• What you should do
Could you update the rows starting at the first one and ending at the line that contains "Newspaper is your", swapping "Leggi" for "Read more" and leaving everything else as it is?

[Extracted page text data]
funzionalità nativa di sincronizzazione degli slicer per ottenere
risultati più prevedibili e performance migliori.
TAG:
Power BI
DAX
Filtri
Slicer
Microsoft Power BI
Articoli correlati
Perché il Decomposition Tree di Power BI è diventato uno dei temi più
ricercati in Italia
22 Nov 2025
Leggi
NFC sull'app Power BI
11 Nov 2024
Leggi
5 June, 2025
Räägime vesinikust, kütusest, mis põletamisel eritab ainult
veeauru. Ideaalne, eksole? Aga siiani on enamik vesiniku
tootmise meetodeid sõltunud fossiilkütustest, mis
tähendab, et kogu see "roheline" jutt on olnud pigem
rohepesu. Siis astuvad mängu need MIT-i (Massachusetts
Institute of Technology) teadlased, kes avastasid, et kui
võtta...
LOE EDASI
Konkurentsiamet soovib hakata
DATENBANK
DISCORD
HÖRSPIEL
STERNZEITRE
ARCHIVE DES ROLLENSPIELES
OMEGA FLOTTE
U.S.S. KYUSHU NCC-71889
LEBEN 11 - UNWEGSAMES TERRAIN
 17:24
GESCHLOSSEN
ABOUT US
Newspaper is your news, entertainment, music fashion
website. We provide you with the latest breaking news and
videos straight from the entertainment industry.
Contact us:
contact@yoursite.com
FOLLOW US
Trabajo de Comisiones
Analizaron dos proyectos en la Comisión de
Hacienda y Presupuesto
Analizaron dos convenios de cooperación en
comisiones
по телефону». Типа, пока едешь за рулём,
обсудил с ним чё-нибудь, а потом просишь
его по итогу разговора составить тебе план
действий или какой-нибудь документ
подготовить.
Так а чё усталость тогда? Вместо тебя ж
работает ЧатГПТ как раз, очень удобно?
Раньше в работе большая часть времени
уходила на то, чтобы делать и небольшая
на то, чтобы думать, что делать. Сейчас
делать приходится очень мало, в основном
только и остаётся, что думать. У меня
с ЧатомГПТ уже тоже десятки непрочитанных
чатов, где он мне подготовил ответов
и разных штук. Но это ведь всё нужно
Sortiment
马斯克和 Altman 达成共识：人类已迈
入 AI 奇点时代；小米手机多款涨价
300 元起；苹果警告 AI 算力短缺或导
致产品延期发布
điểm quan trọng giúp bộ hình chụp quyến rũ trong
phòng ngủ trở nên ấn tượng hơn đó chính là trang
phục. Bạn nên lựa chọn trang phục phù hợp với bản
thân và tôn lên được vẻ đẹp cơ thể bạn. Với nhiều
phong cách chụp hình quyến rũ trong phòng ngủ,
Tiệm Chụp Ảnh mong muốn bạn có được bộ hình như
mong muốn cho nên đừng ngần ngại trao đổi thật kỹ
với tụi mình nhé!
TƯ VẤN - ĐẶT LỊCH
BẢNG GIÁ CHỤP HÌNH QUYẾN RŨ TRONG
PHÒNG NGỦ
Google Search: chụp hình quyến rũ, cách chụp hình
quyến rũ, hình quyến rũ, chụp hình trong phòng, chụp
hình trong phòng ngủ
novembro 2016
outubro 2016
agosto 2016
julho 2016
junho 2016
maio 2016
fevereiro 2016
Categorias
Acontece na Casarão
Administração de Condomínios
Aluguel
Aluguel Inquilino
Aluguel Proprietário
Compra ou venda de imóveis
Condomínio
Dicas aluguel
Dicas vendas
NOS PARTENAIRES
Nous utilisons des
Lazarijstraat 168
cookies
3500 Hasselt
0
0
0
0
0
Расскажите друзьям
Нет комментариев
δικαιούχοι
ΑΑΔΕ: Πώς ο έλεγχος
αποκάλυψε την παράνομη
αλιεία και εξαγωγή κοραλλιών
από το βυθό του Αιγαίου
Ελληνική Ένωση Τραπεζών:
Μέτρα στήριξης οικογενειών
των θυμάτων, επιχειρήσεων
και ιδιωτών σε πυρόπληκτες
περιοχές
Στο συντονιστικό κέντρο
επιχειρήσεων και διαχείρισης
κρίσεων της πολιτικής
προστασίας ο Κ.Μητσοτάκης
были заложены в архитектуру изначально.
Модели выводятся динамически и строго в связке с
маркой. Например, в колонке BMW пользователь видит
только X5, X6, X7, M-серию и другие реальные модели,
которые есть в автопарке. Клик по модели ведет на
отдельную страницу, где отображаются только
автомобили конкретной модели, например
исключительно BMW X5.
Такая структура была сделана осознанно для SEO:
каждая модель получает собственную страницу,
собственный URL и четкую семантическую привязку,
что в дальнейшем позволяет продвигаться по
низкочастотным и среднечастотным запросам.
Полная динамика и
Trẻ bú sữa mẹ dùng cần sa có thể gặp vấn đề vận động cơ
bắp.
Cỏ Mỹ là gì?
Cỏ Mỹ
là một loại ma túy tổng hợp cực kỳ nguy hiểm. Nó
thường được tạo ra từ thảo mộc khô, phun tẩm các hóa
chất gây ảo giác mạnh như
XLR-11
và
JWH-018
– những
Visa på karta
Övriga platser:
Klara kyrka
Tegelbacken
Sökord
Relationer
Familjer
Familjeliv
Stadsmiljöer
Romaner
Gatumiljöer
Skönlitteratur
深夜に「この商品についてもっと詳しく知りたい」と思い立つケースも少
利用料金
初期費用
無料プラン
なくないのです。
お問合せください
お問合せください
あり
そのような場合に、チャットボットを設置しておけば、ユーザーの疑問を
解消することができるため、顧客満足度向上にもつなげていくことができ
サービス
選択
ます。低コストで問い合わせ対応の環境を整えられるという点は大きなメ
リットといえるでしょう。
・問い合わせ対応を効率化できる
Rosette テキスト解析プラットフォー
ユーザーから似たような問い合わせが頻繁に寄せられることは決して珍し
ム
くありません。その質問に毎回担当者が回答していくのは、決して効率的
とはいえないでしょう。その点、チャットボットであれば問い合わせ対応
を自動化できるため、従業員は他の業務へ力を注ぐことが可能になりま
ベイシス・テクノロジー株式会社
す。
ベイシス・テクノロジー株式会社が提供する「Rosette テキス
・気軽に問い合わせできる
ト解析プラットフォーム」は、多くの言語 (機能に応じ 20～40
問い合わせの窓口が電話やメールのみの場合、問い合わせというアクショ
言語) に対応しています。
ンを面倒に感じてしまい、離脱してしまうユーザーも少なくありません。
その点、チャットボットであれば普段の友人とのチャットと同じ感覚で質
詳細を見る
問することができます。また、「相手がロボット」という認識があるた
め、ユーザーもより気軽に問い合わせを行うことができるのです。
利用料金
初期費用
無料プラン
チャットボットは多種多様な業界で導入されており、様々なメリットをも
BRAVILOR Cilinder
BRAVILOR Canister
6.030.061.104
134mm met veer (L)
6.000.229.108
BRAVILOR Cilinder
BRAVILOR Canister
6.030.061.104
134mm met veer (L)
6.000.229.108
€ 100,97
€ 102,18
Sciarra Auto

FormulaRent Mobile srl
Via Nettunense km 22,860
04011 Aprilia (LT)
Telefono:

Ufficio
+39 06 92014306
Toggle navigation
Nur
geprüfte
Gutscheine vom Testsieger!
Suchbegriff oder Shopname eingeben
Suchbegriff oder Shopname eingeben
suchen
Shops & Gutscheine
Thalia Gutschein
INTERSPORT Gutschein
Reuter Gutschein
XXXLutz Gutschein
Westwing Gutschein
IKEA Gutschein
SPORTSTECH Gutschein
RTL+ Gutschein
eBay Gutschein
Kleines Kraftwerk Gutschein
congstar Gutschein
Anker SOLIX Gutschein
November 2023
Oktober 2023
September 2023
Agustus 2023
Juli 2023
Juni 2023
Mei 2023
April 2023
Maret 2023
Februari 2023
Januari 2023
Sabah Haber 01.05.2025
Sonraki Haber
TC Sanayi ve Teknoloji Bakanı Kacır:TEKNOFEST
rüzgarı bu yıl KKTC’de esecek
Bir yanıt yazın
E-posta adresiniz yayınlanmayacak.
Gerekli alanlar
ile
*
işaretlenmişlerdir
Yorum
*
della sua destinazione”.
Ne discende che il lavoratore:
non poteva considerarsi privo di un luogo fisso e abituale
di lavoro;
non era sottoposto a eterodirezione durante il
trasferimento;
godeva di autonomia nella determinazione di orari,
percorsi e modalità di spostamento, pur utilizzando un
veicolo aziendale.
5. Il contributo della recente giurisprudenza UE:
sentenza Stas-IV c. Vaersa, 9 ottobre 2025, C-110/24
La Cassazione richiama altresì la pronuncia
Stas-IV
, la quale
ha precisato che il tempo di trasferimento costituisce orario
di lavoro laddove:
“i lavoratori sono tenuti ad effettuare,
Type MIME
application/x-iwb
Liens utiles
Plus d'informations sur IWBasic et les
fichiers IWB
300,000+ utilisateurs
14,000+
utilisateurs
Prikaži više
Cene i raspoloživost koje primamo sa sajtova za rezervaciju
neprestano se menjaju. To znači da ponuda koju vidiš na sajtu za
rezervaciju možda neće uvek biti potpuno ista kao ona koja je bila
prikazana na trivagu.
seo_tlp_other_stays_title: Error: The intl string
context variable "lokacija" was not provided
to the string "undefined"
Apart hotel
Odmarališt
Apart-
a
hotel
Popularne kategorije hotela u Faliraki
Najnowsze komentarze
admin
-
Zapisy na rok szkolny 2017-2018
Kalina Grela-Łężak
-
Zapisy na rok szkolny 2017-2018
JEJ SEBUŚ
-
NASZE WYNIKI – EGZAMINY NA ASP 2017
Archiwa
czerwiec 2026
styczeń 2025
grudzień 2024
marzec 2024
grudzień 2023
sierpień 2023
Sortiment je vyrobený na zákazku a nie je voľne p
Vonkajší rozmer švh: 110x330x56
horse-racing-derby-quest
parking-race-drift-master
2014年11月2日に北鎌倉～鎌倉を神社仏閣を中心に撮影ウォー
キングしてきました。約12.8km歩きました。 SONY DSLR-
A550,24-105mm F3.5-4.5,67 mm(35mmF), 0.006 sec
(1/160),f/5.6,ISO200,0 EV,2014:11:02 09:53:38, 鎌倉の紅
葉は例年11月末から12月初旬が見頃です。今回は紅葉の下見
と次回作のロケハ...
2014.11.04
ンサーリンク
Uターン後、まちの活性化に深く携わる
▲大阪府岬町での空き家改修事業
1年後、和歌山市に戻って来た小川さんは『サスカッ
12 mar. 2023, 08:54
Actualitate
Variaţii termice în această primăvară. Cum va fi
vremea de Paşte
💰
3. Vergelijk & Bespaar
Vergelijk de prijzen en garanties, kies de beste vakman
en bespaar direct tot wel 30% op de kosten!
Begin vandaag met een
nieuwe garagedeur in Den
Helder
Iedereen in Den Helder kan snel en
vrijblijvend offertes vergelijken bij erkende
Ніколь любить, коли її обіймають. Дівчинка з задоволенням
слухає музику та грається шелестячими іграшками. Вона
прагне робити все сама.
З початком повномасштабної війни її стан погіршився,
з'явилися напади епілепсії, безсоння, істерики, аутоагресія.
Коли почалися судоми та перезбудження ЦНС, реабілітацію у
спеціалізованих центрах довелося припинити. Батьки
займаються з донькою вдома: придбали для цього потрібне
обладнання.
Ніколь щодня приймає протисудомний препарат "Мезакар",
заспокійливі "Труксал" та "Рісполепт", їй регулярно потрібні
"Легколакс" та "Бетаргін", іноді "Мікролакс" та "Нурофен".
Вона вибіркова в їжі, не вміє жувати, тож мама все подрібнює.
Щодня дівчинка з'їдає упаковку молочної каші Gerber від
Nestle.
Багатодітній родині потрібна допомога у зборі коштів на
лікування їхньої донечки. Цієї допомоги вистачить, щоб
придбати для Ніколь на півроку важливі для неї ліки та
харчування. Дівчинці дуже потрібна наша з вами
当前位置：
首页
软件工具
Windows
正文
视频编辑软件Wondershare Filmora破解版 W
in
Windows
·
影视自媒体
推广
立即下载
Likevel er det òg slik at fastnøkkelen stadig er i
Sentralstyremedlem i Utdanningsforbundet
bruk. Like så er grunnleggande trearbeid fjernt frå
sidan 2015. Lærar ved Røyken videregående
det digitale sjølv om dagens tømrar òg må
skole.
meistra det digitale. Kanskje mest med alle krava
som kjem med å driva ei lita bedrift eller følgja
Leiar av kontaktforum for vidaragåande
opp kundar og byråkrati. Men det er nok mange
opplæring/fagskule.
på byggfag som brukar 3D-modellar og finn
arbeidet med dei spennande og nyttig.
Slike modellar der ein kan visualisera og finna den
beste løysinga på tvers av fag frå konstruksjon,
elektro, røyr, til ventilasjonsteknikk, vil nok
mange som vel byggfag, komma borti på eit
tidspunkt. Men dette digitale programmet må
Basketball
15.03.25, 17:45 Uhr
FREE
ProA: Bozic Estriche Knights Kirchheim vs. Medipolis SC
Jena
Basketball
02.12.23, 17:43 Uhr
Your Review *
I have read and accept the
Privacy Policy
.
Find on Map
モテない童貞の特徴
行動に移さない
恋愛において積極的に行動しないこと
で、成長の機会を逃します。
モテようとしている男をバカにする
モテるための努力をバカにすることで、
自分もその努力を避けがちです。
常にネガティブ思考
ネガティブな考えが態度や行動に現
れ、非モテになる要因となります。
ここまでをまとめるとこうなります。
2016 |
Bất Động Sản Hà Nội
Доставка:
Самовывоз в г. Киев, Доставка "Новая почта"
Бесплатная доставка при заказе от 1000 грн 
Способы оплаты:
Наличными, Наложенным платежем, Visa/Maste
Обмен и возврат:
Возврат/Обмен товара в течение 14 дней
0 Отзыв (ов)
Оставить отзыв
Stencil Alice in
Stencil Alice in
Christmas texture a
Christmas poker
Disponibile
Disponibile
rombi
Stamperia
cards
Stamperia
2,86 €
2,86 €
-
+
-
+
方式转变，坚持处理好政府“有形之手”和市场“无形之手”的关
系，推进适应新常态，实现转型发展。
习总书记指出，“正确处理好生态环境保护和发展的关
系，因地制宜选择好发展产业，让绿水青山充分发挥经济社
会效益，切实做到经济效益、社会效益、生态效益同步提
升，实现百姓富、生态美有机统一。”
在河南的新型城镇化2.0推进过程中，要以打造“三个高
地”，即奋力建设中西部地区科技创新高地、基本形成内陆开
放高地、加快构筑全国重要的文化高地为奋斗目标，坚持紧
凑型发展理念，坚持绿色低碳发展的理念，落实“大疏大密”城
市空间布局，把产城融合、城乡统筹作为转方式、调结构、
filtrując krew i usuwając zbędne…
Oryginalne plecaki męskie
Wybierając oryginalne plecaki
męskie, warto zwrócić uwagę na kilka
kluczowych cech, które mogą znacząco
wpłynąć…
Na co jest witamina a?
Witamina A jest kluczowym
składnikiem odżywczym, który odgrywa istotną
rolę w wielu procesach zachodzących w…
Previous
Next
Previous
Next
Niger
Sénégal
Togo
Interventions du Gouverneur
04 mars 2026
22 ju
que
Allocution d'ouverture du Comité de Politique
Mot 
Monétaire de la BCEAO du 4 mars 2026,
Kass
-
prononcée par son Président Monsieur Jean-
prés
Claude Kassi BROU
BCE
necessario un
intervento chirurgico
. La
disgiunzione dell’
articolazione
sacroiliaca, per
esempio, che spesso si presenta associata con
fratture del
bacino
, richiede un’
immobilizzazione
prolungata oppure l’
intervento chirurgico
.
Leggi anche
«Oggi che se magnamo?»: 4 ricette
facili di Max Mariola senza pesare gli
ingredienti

• Your solution
funzionalità nativa di sincronizzazione degli slicer per ottenere
risultati più prevedibili e performance migliori.
TAG:
Power BI
DAX
Filtri
Slicer
Microsoft Power BI
Articoli correlati
Perché il Decomposition Tree di Power BI è diventato uno dei temi più
ricercati in Italia
22 Nov 2025
Read more
NFC sull'app Power BI
11 Nov 2024
Read more
5 June, 2025
Räägime vesinikust, kütusest, mis põletamisel eritab ainult
veeauru. Ideaalne, eksole? Aga siiani on enamik vesiniku
tootmise meetodeid sõltunud fossiilkütustest, mis
tähendab, et kogu see "roheline" jutt on olnud pigem
rohepesu. Siis astuvad mängu need MIT-i (Massachusetts
Institute of Technology) teadlased, kes avastasid, et kui
võtta...
LOE EDASI
Konkurentsiamet soovib hakata
DATENBANK
DISCORD
HÖRSPIEL
STERNZEITRE
ARCHIVE DES ROLLENSPIELES
OMEGA FLOTTE
U.S.S. KYUSHU NCC-71889
LEBEN 11 - UNWEGSAMES TERRAIN
 17:24
GESCHLOSSEN
ABOUT US
Newspaper is your news, entertainment, music fashion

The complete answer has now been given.